Ces «trois dernières années, ma vie a été bouleversée», a déclaré devant la presse Meng Wanzhou, 49 ans, surnommée la «princesse» de Huawei, qui a toujours nié les accusations et a plaidé «non coupable» vendredi. La fille du patron de Huawei a ensuite embarqué à bord d’un avion pour Shenzhen, recouvrant la liberté après trois ans d’assignation à résidence à Vancouver et échappant à une extradition vers les Etats-Unis qui voulaient la juger pour fraude bancaire.

En route pour la maison

Depuis son avion, Meng Wanzhou a posté un message sur les réseaux sociaux chinois remerciant «le parti et le gouvernement». «C’est cette nuance de rouge brillant chinois qui (...) me conduit sur le long chemin du retour», a-t-elle écrit.

Pékin a déclaré samedi que les accusations portées contre elle étaient inventées et qu’il s’agissait de «persécution politique», alors que la dirigeante du géant chinois des télécommunications rentre en Chine après son extradition du Canada et un procès de plusieurs années. «La soi-disant allégation de +fraude+ contre Meng Wangzhou est totalement inventée», a déclaré le porte-parole du ministère des Affaires étrangères, cité par la chaîne d’État CCTV.

Les «deux Michael» sont libres

Quant aux «deux Michael», comme ils sont appelés dans leur pays, c’est le Premier ministre Justin Trudeau qui a annoncé vendredi à la presse la fin de leur détention. «Il y a 12 minutes, Michael Kovrig et Michael Spavor ont quitté l’espace aérien chinois, en route pour la maison», a-t-il dit, sans vouloir donner de détails sur les circonstances de leur libération, car «c’est une opération actuellement en cours». Ils sont attendus samedi au Canada, a-t-il précisé.

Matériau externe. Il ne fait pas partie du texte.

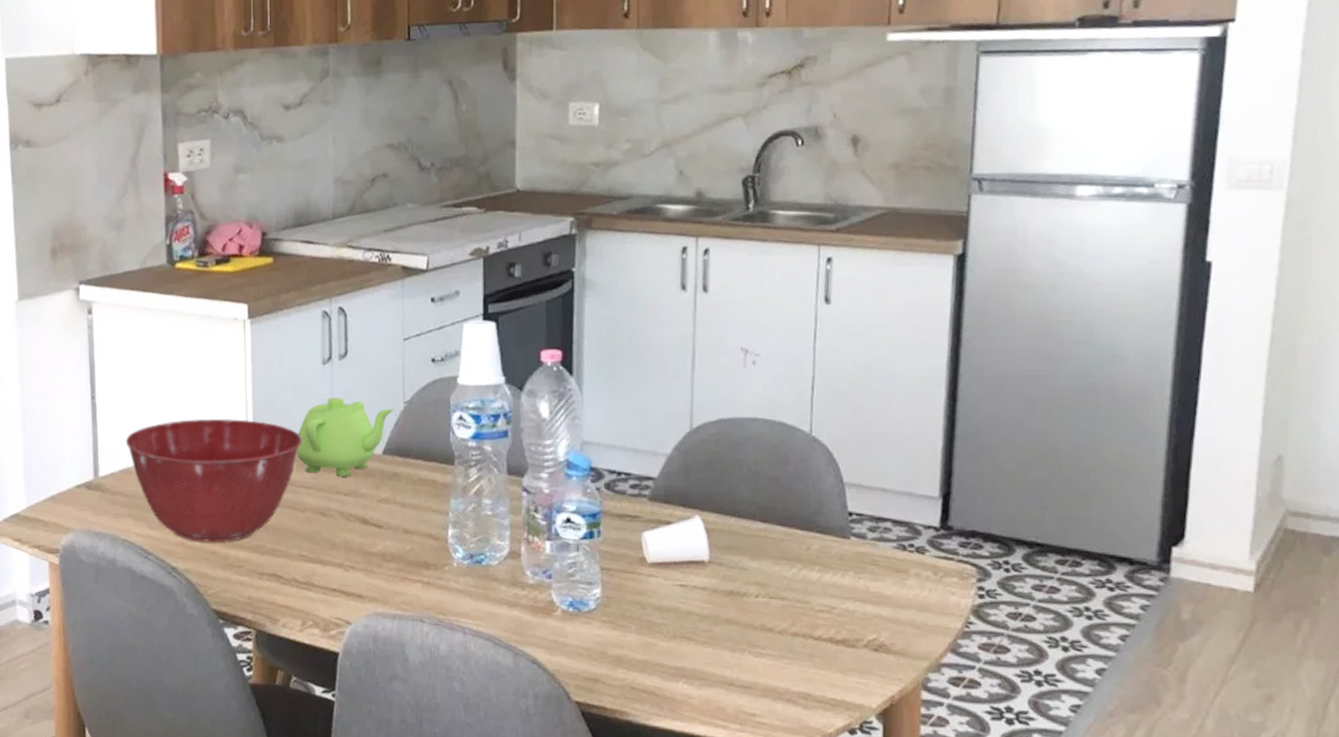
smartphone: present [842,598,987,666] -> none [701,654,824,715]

Les «Deux Michaels» ont été arrêtés quelques jours seulement après Meng Wanzhou pour ce qu’Ottawa a qualifié d’accusations d’espionnage «inventées de toutes pièces». De son côté, Pékin a qualifié le cas de Meng Wanzhou d’ «incident purement politique». Le secrétaire d’Etat américain Antony Blinken a rapidement salué la décision des autorités chinoises de libérer les deux Canadiens après leur détention «arbitraire».

«Une épine de moins»

Le départ de Meng Wanzhou pour la Chine est la concrétisation d’un accord spectaculaire rendu public vendredi par un tribunal de New York entre le ministère de la Justice et le mastodonte chinois des télécoms.

Lors d’une audience publique du tribunal fédéral de Brooklyn, le représentant du ministère de la Justice David Kessler avait proposé de «reporter» jusqu’au 1er décembre 2022 les «poursuites» engagées depuis fin 2018 contre Meng Wanzhou, notamment pour «complot» en vue de commettre une «fraude bancaire».

L’accord, entériné et qualifié de «sérieux» par le tribunal fédéral de Brooklyn – que le Wall Street Journal a été le premier à dévoiler – prévoyait aussi que Washington recommande à Ottawa de faire «libérer» Mme Meng et abandonne de facto toute demande d’extradition.

Mensonge

La justice américaine accusait la numéro 2 du géant chinois des télécoms d’avoir menti à un cadre de la banque HSBC lors d’une rencontre à Hong Kong en 2013, à propos des liens entre le groupe chinois et une filiale nommée Skycom qui vendait des équipements à l’Iran, exposant l’établissement à des sanctions américaines.

Selon le ministère de la Justice, Meng Wanzhou a reconnu qu’elle avait fait à l’époque «de fausses déclarations» et «dissimulé la vérité» au cadre de HSBC sur les «activités de Huawei en Iran». Si l’accord en justice n’est pas contesté ou rompu d’ici le 1er décembre 2022, les poursuites seront définitivement abandonnées, selon Washington.

En Chine, le fait que Meng Wanzhou a reconnu les faits a été effacé d’internet. L’agence de presse d’État Xinhua a déclaré qu’elle rentrait en Chine «grâce aux efforts incessants du gouvernement chinois», tandis que le rédacteur en chef du journal d’État Global Times l’a déclarée «libérée après avoir plaidé non coupable». Les médias d’État n’ont pas mentionné la libération des deux Canadiens.

Huawei a déclaré samedi dans un communiqué qu’il se «continuera à se défendre» contre les allégations de la justice américaine selon lesquelles il aurait contourné les sanctions contre l’Iran.